Titel: Kopernikus 7 Kostenlos Bücher Online Lesen
Autoren: H. J. Alpers
Vom Netzwerk:
Lähmgases, vielleicht aber auch mit der Konstitution der Kreatur, die man auf der Pritsche im Polizeiwagen festgebunden hatte, verrechnet. Sperrle, sich Notizen machend und wie abwesend dem Geschwätz der begleitenden Beamten, die noch immer wie mit zugeschnürten Kehlen sprachen und sich Luft machten mit dummen Scherzen, lauschend, ließ plötzlich, als ihn ein kalter Hauch, ein kaltes Gefühl, ein Luftzug, als ob jemand die Frontscheibe des Wagens für Momente geöffnet hätte, den Schreibblock sinken.

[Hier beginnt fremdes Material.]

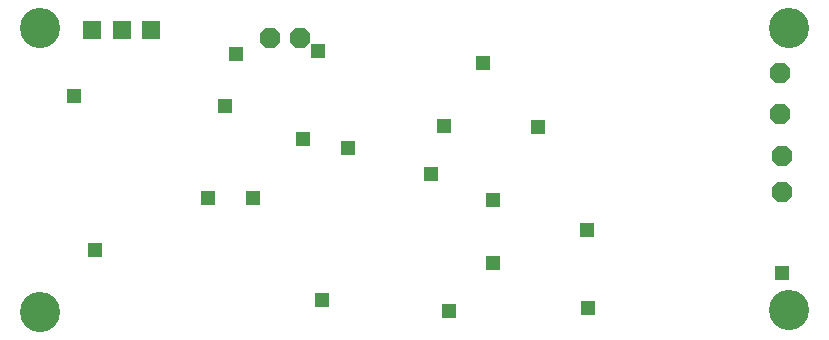
<source format=gbs>
G75*
%MOIN*%
%OFA0B0*%
%FSLAX25Y25*%
%IPPOS*%
%LPD*%
%AMOC8*
5,1,8,0,0,1.08239X$1,22.5*
%
%ADD10C,0.13398*%
%ADD11OC8,0.06737*%
%ADD12R,0.06343X0.06343*%
%ADD13R,0.05156X0.05156*%
%ADD14R,0.04959X0.04959*%
D10*
X0012220Y0022358D03*
X0012024Y0117043D03*
X0261827Y0117043D03*
X0261827Y0022949D03*
D11*
X0259465Y0062122D03*
X0259386Y0074366D03*
X0258717Y0088342D03*
X0258835Y0101925D03*
X0098717Y0113697D03*
X0088717Y0113697D03*
D12*
X0049228Y0116452D03*
X0039386Y0116452D03*
X0029543Y0116452D03*
D13*
X0023441Y0094208D03*
X0067929Y0060350D03*
X0083087Y0060153D03*
X0114583Y0077082D03*
X0099819Y0080035D03*
X0142535Y0068421D03*
X0163205Y0059563D03*
X0194504Y0049720D03*
X0163205Y0038500D03*
X0148441Y0022752D03*
X0106118Y0026295D03*
X0030528Y0042830D03*
X0104740Y0109169D03*
X0159661Y0105429D03*
X0177969Y0083972D03*
X0194898Y0023539D03*
D14*
X0259268Y0035350D03*
X0146669Y0084366D03*
X0077378Y0108382D03*
X0073835Y0091059D03*
M02*

</source>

    Es gab nur eine Richtung, in die er blicken konnte. Die Kreatur hatte die Augen geöffnet. Er sah in ihre gelben, aufglimmenden Augen. Das viereckige Kinn schien zu rucken. Die Wangenknochen krachten. Der Mund war eine aufklaffende, brüllende Höhle. Das Vieh war vom einen zum anderen Augenblick zurück ins Leben gesprungen. Es zerrte an seinen Stricken. Die Lederriemen, in die es gefesselt war, platzten.
    Der Boden vibrierte, als es seine Füße auf den Metallkasten stellte. Es waren riesige Hände, die nach Sperrle langten. Notizblock und Schreiber fielen zu Boden. Sperrle, mit herausquellenden Augen, hing an dem inneren Gitter. Glas regnete zu Boden. Das Monstrum hatte nach Sperrle gegriffen. Währenddessen waren vielleicht zwei, drei Sekunden vergangen. Die Beamten, die im vorderen Abteil saßen, waren, weiß in den Gesichtern, herumgefahren.

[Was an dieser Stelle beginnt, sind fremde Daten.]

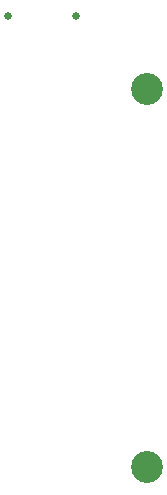
<source format=gbr>
%TF.GenerationSoftware,KiCad,Pcbnew,8.0.5*%
%TF.CreationDate,2024-10-26T17:00:10+13:00*%
%TF.ProjectId,usb_gpib_v2,7573625f-6770-4696-925f-76322e6b6963,C*%
%TF.SameCoordinates,Original*%
%TF.FileFunction,NonPlated,1,2,NPTH,Drill*%
%TF.FilePolarity,Positive*%
%FSLAX46Y46*%
G04 Gerber Fmt 4.6, Leading zero omitted, Abs format (unit mm)*
G04 Created by KiCad (PCBNEW 8.0.5) date 2024-10-26 17:00:10*
%MOMM*%
%LPD*%
G01*
G04 APERTURE LIST*
%TA.AperFunction,ComponentDrill*%
%ADD10C,0.650000*%
%TD*%
%TA.AperFunction,ComponentDrill*%
%ADD11C,2.700000*%
%TD*%
G04 APERTURE END LIST*
D10*
%TO.C,J2*%
X103210000Y-69775000D03*
X108990000Y-69775000D03*
D11*
%TO.C,H2*%
X115000000Y-75996800D03*
%TO.C,H1*%
X115000000Y-108000800D03*
M02*

</source>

    Würde man die Szene filmisch festgehalten haben, so wäre der Eindruck entstanden, daß das Ungeheuer mitten in der Luft verhalten hatte – gewissermaßen auf halbem Wege zwischen dem Körper Sperrles und denen der übrigen Beamten, gleichsam mit ihnen allen ein Dreieck bildend, in dem es sich entscheiden mußte. Was wußten sie, wie schnell ein solches Ungeheuer lernen konnte? Was wußten sie, welche Programme in seinem Gehirn jetzt abgefahren wurden? Wie konnten sie ahnen, wie es die Vorfälle im Keller, als man es eingeschläfert hatte, verarbeitet haben würde?

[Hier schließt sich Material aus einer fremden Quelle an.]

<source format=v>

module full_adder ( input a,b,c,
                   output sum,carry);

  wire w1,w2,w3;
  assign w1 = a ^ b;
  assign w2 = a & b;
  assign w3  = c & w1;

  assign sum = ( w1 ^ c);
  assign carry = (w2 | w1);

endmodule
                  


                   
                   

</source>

    Wie auch immer seine Reaktion rettete Sperrle das Leben. Das Ding hatte sich aus diesem Zwischenraum in der Luft gleichsam herausgenommen. Schlug einen Haken. Drehte in der Luft seinen Körper. War ein brüllendes Etwas, das gegen die hintere Tür platzte. Die Bahre, auf der man es in den Wagen getragen hatte, befand sich nun in seinen Händen. Als würde ein Gong geschlagen, hämmerte es mit der Bahre gegen die Tür. Noch bevor der erste Schuß krachte, war es, durch die zersplitternde Tür, inmitten eines Stahl- und Glasregens draußen, stürzte dröhnend auf die Straße, kam ein wenig schief, ein wenig verzerrt, ein wenig quer auf die Beine. Taumelte gegen ein aufdröhnendes Fahrzeug, dessen Fahrer das Steuer herumgerissen hatte. Torkelte gegen einen Alleebaum, riß dessen Zweige herunter. Stürzte eine Böschung hinunter. Und war, während die ersten Schüsse über es hinwegpeitschten, den Augen der Beamten entschwunden.
     
    Es war mit Sperrle fast wie mit einem Verbrecher, den es zum Tatort zurückzieht. Damit wir uns nicht mißverstehen. Es ist klar, daß man die beiden Seiten – diesseits und jenseits des Gesetzes – mitunter austauschen könnte. Was ist Recht, was ist Unrecht in einer Welt der Gewalt und der Stärke? Handelt jemand richtig, wenn er, nur weil er normal ist, andere umstößt? Und was hätte er davon, würde er nicht so handeln? Es ist hier nicht der Ort zu moralisieren.
    Gleichwohl ist es nicht verkehrt, Sperrle als jemanden zu sehen, den es magisch ins Labor des Dr. Broadnar zurückzog. Zum einen hatten sich die Schwaden des Lähmgases verzogen und waren auch aus den Holztäfelungen, aus den Armaturen, aus den Zementschichtungen verflogen. Zum andern aber hoffte Sperrle, irgendeinen Hinweis zu finden, der ihm klärte, was hinter den Vorgängen steckte. Was Sperrle als Täter betraf, der zum Tatort zurückkehrt, so war er sich im klaren über die Austauschbarkeit der Rollen im Leben.
    Das Labor an diesem frühen Morgen lag kalt und verlassen. Die Polizisten, die Sperrle durchgelassen hatten, hatten die Hände unter den Achselhöhlen vergraben. Sperrle hatte den letzten Beamten an der Eingangstür zum Labor abgeschüttelt, da er allein sein wollte. Ein Notaggregat, den Strom ins Labor liefernd, brannte. Man hatte die Figuren, denen alle Züge von Dr. Broadnar anhafteten, aus den Nährtanks abgezogen. Dennoch schien es Sperrle, als würden aus allen Ecken und Winkeln des Labors Greise und Gnomen, Zwerge und verwurzelte Menschen wachsen.